Boing!
Spouse-man has been able to visit freely with his oldest for a while, now that she is out of The Mother’s house and on her own in college. It’s really a cool sight to see from my vantage point. I see The Mother Bungee getting taut; it looks more like a worn out old rope. It just might not snap back.
On one hand I can see The Mother has lost interest in this whole Mom/Competition thing – I’d like to think it’s because we offered up nothing for her to compete with. Also, I think she is ready for more "me time". So there’s been an interesting shift: erratic moments of Mommy Force Exertion mixed with a blatant sense of No Involvement. Maybe peri-menopause is creeping into her endocrine system.
Spouse-man made it sort of a mantra of sorts – just get through this time. He let go when his daughter disassociated herself at 16. He decided that if he was going to have a relationship with her, it would be when she chose it, not when The Mother chose it. What kind of step of Faith is that? It’s happening; she calls, they have breakfast, she tells him about stuff, or not, he gives her fatherly wisdom and there is no strife. It’s not all that simple, of course, but it sure is better than it was when she was 14, 15, 16…
She has expressed her desire to transfer to a college out of state. She hasn’t told The Mother yet. She expressed her anxiety in her words, "but mom pays for abc and xyz" (shocking, I know). I can hear the weight in that statement, I can feel the burn of the brand in her words – The Mother Bungee. Spouse-man said the most magical, empowering words I think any dad could have come up with.
He said, "So? Quit living someone else’s life."
Now I don’t know about how a 19 year old takes that, but hearing it now, at my age, with the knowledge of her life, her upbringing … I felt freedom. I felt freedom for her. I felt the priceless love her dad just extended to her in words. I felt hope for her. I felt how blessed she is to have her dad. I could almost sense her wheels turning in her head. She’ll need to process that – maybe for a day, maybe for a decade.

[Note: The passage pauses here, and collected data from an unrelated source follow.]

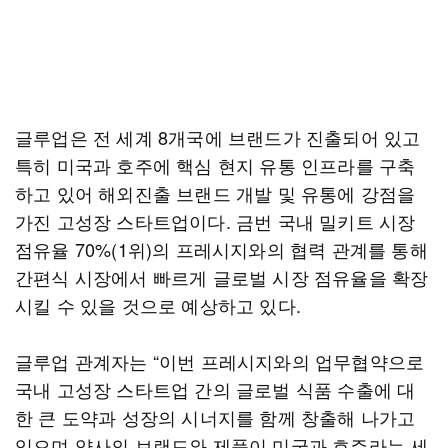
글루업은 전 세계 8개국에 브랜드가 진출되어 있고
특히 미국과 호주에 핵심 현지 유통 인프라를 구축
하고 있어 해외진출 브랜드 개발 및 유통에 강점을
가진 고성장 스타트업이다. 금번 국내 밀키트 시장
점유율 70%(1위)의 프레시지와의 협력 관계를 통해
간편식 시장에서 빠르게 글로벌 시장 점유율을 확장
시킬 수 있을 것으로 예상하고 있다.
글루업 관계자는 “이번 프레시지와의 업무협약으로
국내 고성장 스타트업 간의 글로벌 식품 수출에 대
한 큰 도약과 성장의 시너지를 함께 창출해 나가고
있으며 양사의 브랜드와 제품이 미국과 호주라는 세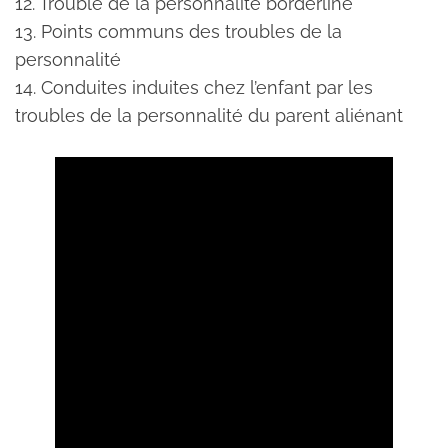
12. Trouble de la personnalité borderline
13. Points communs des troubles de la
personnalité
14. Conduites induites chez l’enfant par les
troubles de la personnalité du parent aliénant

I have a sense that The Mother Bungee is starting to fray. Like in the movies, the dramatic scene where one cord snaps, it gains momentum and suddenly all the fibers are springing loose with a whipping sound and suddenly the ship breaks free. Wow, what a feeling! I hope this is the case for my step-daughter, not to soothe my ire with The Mother, but for her sake. Freedom to find her way without a price.